A recount of the plot wouldn't do any service because there really isn't a plot through line to the movie outside of Lisa's quest to right the wrong of the opening tragedy. But that's maybe half the runtime, as the rest of it is devoted to her mom, Joan (Lonergan's wife, J. Smith-Cameron, who is brilliant in the role), an off-Broadway actress going through previews of her show while also developing a relationship with Ramon (Jean Reno). Lisa also goes through feelings for her good hearted friend Darren (John Gallagher, Jr.) and burnout Paul (Kieran Culkin) as well as her crush on her math teacher, Mr. Aaron (Matt Damon).
I'm gonna stop right there describing anything plot related because it could easily take up the whole page just describing what happens. But Lonergan isn't interested in a standard narrative film, so why treat it that way? The movie is told chronologically and not surrealistically or anything like that, it's just that Lonergan wants to spread things out and really get a sense of Lisa's life as she swings through her emotions (good, bad, and indifferent) and relationships. And it's here that he really lets Anna Paquin shine as she embodies each of those emotions and never makes Lisa feel like anything other than an intelligent teenage girl struggling to find her way in life and making many, many mistakes along that way. It's one of the great performances of the decade and should've swept every award show in 2011.
One complaint about the actors is that we know many of the names, but that doesn't correspond to their screen time. Allison Janney has one scene, Mark Ruffalo has about one and a half, I'm not sure why Matthew Broderick was cast in the small and unimportant role he was cast in, etc. It's not distracting like The Thin Red Line is when John Travolta, George Clooney, Adrien Brody, and others step on screen for a few seconds to distract us from the movie. So it's not a big complaint, but it's still there.
You might be thinking "isn't Anna Paquin in her 30's? Too old to believably play a high schooler." And you'd be right thinking that in 2014, or even 2011 when Margaret was released and Paquin was 29. But the movie was actually shot in 2005, when Paquin was just 23 playing high school age, much more acceptable. Lonergan had final cut, so the studio couldn't take the movie away from him and cut it themselves, but the director and the studio could never agree on a length of cut. It wasn't supposed to be longer than 150 minutes, so even when Lonergan's friend Martin Scorsese and his 3-time Oscar winning editor Thelma Schoonmaker came in to help out, their cut was 165 minutes, a cut Lonergan approved but the studio thought was still too long. Lawsuits ensued between the studio, filmmakers, financiers and probably more we haven't heard about.

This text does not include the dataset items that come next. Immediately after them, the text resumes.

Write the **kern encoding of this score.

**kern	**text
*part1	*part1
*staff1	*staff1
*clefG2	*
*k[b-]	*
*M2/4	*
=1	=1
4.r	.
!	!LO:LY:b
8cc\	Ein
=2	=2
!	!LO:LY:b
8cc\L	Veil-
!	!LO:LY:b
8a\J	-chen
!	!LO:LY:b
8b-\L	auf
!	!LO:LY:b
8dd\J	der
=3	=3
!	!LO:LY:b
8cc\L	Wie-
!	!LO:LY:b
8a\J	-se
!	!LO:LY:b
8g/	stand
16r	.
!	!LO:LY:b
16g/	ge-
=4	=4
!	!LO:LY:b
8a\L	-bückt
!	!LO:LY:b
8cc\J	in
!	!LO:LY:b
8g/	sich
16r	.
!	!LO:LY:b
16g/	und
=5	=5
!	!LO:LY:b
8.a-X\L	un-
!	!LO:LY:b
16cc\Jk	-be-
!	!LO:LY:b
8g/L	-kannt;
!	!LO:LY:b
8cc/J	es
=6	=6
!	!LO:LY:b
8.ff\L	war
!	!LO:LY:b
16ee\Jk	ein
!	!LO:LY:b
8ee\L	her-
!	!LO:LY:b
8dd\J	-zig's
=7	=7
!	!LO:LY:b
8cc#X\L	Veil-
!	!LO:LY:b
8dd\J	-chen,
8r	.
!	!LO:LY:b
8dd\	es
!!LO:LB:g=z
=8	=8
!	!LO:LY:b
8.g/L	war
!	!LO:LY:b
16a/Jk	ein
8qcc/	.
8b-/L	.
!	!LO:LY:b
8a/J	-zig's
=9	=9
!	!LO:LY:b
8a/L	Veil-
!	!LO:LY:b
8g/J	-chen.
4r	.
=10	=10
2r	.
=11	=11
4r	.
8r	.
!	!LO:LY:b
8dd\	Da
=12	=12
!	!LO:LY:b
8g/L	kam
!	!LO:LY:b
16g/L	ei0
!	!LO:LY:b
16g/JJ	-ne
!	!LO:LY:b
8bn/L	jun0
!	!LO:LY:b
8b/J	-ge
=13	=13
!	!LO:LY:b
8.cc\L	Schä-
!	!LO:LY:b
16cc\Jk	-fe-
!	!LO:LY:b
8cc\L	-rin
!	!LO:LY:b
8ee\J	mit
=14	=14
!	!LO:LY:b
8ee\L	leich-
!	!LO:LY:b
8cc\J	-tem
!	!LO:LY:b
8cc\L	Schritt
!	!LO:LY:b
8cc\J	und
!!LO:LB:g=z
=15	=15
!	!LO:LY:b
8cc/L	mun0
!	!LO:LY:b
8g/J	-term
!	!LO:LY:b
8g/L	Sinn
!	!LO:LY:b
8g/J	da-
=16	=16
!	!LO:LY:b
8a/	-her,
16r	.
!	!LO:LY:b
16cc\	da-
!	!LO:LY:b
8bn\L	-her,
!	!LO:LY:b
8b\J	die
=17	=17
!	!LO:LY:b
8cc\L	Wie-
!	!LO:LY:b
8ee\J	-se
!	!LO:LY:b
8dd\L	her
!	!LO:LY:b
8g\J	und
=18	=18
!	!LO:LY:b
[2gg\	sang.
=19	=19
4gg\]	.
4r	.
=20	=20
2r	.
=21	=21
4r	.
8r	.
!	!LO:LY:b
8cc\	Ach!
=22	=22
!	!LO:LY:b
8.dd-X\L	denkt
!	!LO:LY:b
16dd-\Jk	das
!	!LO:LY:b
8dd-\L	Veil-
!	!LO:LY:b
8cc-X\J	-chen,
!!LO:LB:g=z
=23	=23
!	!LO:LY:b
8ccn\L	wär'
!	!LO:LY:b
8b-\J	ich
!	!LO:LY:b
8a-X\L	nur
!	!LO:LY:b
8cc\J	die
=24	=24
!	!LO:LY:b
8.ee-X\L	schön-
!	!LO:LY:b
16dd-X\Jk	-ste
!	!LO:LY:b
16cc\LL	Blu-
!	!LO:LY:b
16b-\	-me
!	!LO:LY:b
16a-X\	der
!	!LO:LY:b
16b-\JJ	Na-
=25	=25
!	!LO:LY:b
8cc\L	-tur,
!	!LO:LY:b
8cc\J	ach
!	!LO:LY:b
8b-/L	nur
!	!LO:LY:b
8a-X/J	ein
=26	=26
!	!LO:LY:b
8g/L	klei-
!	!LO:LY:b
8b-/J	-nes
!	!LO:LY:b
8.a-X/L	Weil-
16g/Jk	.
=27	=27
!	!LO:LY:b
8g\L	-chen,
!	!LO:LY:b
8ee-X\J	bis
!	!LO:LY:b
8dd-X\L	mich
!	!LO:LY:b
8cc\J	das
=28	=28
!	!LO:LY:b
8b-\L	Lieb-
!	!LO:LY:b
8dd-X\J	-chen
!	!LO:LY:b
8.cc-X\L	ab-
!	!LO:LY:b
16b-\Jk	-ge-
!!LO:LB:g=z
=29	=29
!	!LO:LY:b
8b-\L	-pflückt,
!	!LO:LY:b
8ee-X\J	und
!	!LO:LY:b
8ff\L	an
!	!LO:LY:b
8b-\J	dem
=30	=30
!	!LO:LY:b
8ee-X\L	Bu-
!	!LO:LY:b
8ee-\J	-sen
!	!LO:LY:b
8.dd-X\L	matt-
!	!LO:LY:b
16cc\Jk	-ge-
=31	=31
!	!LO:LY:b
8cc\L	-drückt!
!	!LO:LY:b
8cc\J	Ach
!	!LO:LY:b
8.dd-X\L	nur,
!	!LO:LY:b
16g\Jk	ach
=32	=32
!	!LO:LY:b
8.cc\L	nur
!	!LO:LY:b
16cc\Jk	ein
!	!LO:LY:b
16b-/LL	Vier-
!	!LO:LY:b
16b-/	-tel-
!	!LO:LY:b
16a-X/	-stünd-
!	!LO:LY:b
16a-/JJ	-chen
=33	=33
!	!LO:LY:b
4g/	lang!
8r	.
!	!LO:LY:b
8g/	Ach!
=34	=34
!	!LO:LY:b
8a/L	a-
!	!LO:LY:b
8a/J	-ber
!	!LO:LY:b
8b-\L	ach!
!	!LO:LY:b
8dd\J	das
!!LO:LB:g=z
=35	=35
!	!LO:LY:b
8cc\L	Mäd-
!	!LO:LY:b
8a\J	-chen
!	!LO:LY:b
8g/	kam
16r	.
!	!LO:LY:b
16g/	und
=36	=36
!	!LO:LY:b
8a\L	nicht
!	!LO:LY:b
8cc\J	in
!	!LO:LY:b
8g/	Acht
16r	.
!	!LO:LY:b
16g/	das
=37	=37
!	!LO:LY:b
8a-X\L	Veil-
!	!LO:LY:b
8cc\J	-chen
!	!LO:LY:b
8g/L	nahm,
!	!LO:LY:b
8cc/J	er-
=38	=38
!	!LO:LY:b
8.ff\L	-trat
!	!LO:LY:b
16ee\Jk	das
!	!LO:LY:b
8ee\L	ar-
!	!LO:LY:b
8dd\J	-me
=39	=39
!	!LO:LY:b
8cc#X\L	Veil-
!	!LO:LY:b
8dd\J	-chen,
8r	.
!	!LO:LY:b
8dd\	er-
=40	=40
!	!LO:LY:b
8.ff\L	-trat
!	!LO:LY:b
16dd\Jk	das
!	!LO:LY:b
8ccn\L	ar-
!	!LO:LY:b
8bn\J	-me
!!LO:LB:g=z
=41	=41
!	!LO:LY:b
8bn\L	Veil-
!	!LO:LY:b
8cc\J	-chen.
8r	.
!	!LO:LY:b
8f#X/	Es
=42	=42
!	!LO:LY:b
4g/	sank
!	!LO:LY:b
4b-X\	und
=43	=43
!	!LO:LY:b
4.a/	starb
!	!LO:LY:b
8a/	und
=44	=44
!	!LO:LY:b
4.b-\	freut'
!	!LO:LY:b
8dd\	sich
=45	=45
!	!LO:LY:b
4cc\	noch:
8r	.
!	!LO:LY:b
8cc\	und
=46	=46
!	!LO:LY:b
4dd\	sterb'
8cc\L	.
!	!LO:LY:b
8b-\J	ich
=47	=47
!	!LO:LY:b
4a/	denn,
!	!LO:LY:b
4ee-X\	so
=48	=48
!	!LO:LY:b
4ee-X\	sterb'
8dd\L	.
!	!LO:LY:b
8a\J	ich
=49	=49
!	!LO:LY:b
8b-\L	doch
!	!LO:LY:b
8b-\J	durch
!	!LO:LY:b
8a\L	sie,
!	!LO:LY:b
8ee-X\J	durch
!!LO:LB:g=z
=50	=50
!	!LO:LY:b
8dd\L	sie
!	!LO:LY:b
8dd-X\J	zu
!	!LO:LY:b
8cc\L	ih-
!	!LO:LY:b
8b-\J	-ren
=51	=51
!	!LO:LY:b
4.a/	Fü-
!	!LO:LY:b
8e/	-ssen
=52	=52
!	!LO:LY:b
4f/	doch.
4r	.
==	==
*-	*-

Ultimately we got the movie in 2011, and I'm glad we did. While I'm not one of those many people saying it's one of the best films of the decade, it's well worth watching because it's so interesting and impeccably acted by the entire cast. And the more I think about it, sometimes movies like this that I don't think make a big impact on me, because of their lack of narrative, actually keep haunting me with their perfectly drawn characters and situations. Ramin Bahrani's Man Push Cart (ironically released the same year Margaret was shot) was a similar example that kept coming back to me as I thought about Margaret in that way. Anyway, if you even have a passing interest in seeing the movie, I'd encourage you to. You won't be disappointed.